Возвращаясь домой с работы, он сразу же спрашивал, не приносили ли ценного письма. Нет? Отлично, я так и знал! И криво, брезгливо усмехался, чувствуя себя глубоко оскорбленным вторжением в его жизнь какой-то обывательской пошлости, мещанской грязцы...
Жить без паспорта можно очень долго. Но не бесконечно - впереди уже брезжила новая командировка. И вдруг Артуру самому стало смешно и даже противно: что это он топчется, точно через порог переступить боится? И чего? Когда все и так ясно.
Он долго шел вдоль новой, не обжитой еще и от этого такой голой улицы, отсчитывая путаные номера домов и корпусов, и наконец нашел, поднялся на лифте и остановился перед дверью квартиры. Слышно было, как внутри что-то шаркает. За этой дверью живет Лина. Она сейчас откроет дверь, сказал он себе, только у идиота может биться сердце от этой мысли. Надо помнить одно: добыть обратно паспорт. Но не с первого же слова открыть цель прихода!
Старик с половой щеткой в руке открыл дверь, и они уставились друг на друга. Артур позвонить не успел, упустил момент.
- Лина дома? - Чтоб не дать времени старику что-нибудь придумать, он спросил быстро и громко и заметил сразу, как замялся старик.
- Нет, ее нету... - ненаходчиво, да и не сразу придумал, что ответить, старик.
Врет. Похоже, старичок тоже, скорей всего, в курсе насчет паспорта, отметил Артур. Не беда, попробуем... И бодро улыбнулся:
- Ну неважно, что ее нету, я по делу, она вам не говорила?
Старик долго смотрел, моргал и вдруг грустно сказал:
- Нет, ничего не говорила, - и опять, взявшись за щетку, начал подметать пол очень медленными и короткими взмахами.

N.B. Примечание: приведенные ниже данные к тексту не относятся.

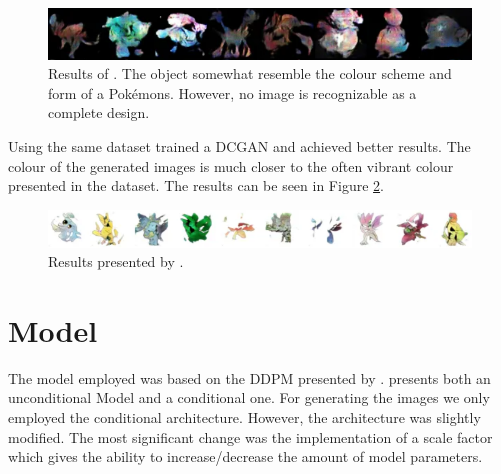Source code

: \documentclass[12pt]{article}
\theoremstyle{plain}
\theoremstyle{definition}
\theoremstyle{remark}
\begin{document}
 \begin{figure}[h]
	\centering
	\includegraphics[width=1\linewidth]{src/Images/Kleiber_results}
	\caption[Results of \cite{Kleiber2020}]{Results of \cite{Kleiber2020}. The object somewhat resemble the colour scheme and form of a Pokémons. However, no image is recognizable as a complete design.}
	\label{fig:kleiberresults}
\end{figure}

Using the same dataset \cite{Chambel2022} trained a \ac{DCGAN} and achieved better results. The colour of the generated images is much closer to the often vibrant colour presented in the dataset. The results can be seen in Figure \ref{fig:chambelresults}.

\begin{figure}[h]
	\centering
	\includegraphics[width=1\linewidth]{src/Images/Chambel_results}
	\caption[Results presented by \cite{Chambel2022}]{Results presented by \cite{Chambel2022}.}
	\label{fig:chambelresults}
\end{figure}

\newpage

\section{Model}
\label{sec:model}
The model employed was based on the \ac{DDPM} presented by \cite{Ho2020}. \cite{Ho2020} presents both an unconditional Model and a conditional one. For generating the images we only employed the conditional architecture. However, the architecture was slightly modified. The most significant change was the implementation of a scale factor which gives the ability to increase/decrease the amount of model parameters. 
\end{document}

"Это уж на нахальство похоже", - подумал Артур и развязно прислонился плечом к косяку, мешая затворить дверь, - он этого именно и ожидал от старика.
- Тут, папаша, дело такое получилось. Не совсем ладное... - Он с удивлением услышал, что говорит чужим тоном и чужими словами, как следует говорить с такими себе на уме старичками. - Лина нечаянно прихватила у меня один документик. Ей-то ни к чему, а мне как раз понадобился.

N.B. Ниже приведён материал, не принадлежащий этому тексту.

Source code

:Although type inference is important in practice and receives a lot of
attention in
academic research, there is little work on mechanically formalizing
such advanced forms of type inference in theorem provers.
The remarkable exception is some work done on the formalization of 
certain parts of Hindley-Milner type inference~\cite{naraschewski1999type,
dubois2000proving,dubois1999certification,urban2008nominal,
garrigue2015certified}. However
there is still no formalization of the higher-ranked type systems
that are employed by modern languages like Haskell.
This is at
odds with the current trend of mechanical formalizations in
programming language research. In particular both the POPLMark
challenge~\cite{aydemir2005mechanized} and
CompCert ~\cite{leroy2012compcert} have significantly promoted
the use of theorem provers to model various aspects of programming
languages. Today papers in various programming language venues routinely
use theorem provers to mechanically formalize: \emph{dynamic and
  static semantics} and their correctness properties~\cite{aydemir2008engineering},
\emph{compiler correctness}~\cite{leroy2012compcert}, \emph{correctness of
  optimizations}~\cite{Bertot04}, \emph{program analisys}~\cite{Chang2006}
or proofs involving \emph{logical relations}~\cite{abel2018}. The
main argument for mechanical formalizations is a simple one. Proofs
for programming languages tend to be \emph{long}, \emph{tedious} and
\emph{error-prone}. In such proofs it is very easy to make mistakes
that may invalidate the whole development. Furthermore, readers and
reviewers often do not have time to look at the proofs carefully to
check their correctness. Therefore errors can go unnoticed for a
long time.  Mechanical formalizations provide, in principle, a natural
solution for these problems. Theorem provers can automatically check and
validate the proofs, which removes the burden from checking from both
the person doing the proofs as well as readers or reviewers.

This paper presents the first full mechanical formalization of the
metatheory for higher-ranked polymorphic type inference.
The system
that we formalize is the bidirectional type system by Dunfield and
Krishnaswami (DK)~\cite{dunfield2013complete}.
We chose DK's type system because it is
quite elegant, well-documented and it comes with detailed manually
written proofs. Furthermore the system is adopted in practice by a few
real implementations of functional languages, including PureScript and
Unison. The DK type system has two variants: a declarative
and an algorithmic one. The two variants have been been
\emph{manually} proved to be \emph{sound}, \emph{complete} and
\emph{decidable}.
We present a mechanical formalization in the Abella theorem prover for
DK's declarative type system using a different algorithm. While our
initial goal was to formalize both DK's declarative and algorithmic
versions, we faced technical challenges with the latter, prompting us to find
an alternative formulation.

Старик изобразил недоумение, довольно неестественно, правда, но подметать перестал и опять повторил, что она ничего не говорила.
Наконец он впустил его в комнату. Артур увидел через открытые двери, что Лины ни в кухне, ни в маленькой комнатке нет. В большой комнате ему пришлось сесть у круглого обеденного стола. Старик сел рядом и щетку зачем-то притащил с собой из прихожей и тоже прислонил ручкой к столу. "Что он думает: драться я с ним буду, что ли?"